Concernant les compensations, cette solution est avantageuse pour le salarié. En effet, il peut bénéficier du versement d’une indemnité spécifique de rupture conventionnelle à laquelle s’ajoute celle relative aux congés payés. Par ailleurs, une fois le contrat rompu, des allocations chômage lui seront versées.

Bon à savoir : l’indemnité spécifique dépend du salaire, mais également de l’ancienneté de l’employé. Dans tous les cas, son montant doit être supérieur à celui de l’indemnité de licenciement

Démission

La démission pour la création d’entreprise est une option qui permet au salarié de disposer pleinement de son temps. Ainsi, il peut entièrement se concentrer sur la mise en place de sa société. La décision ne nécessite pas l’aval de l’employeur, mais un préavis doit être respecté. Par ailleurs, depuis novembre 2019, sous certaines conditions strictes, le salarié peut désormais recevoir des allocations chômage.

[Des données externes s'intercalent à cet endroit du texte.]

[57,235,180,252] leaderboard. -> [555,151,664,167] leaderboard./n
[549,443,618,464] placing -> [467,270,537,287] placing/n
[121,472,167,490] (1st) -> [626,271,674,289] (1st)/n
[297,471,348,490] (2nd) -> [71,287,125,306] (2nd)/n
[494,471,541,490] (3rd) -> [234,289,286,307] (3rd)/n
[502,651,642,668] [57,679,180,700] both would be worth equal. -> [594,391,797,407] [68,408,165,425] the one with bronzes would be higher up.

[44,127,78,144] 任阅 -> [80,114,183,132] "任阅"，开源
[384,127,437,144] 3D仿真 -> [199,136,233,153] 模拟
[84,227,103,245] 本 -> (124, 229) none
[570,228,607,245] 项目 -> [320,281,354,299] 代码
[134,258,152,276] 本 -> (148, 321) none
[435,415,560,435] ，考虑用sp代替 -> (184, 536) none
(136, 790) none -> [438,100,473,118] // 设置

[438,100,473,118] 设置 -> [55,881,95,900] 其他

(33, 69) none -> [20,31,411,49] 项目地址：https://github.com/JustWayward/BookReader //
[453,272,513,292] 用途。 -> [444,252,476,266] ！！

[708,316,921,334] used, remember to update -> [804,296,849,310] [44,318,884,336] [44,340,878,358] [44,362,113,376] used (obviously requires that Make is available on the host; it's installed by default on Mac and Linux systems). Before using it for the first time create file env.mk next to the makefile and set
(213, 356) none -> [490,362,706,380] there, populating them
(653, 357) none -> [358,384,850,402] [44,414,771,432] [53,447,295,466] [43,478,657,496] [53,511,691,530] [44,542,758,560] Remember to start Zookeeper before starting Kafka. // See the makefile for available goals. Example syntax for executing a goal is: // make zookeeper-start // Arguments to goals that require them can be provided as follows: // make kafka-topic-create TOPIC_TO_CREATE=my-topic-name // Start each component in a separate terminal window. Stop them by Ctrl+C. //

Est-il possible de créer l’entreprise avant la rupture conventionnelle ?

Le salarié peut créer son entreprise avant la rupture conventionnelle. La procédure doit toutefois respecter les dispositions imposées par la loi et celles prévues par son contrat de travail. Il est courant que ce dernier oblige l’ancien employé à respecter un certain délai avant de lancer une activité concurrente.

À noter : pour les fonctionnaires, l’exercice d’une autre activité est très encadré et nécessite une dérogation, excepté pour les activités artistiques.

Clause d’exclusivité

En vertu de l’article 1222-1 du Code du travail, la clause d’exclusivité interdit au salarié l’exercice de toute autre activité professionnelle. Cependant, la loi dispose qu’elle ne peut être appliquée au salarié qui crée une entreprise sur une période de 12 mois. Au terme de celle-ci, il doit rompre son contrat de travail ou mettre fin à son activité.

Clause de non-concurrence

La clause de non-concurrence est valable dès l’instant où le contrat de travail prend fin. A priori, le salarié qui crée son entreprise n’est pas concerné par cette clause. En revanche, par principe, il est soumis à l’obligation de loyauté.

Obligation de loyauté

L’obligation de loyauté s’applique tant que le contrat de travail n’est pas rompu. À ce titre, le salarié doit être loyal envers son employeur et ne doit pas lui faire concurrence.

Impact sur le versement des allocations chômage

Pour le salarié qui monte son activité avant la rupture conventionnelle, le versement des allocations chômage n’est pas remis en cause. Néanmoins, les conditions d’ouverture et de maintien des droits à l’indemnisation doivent être respectées.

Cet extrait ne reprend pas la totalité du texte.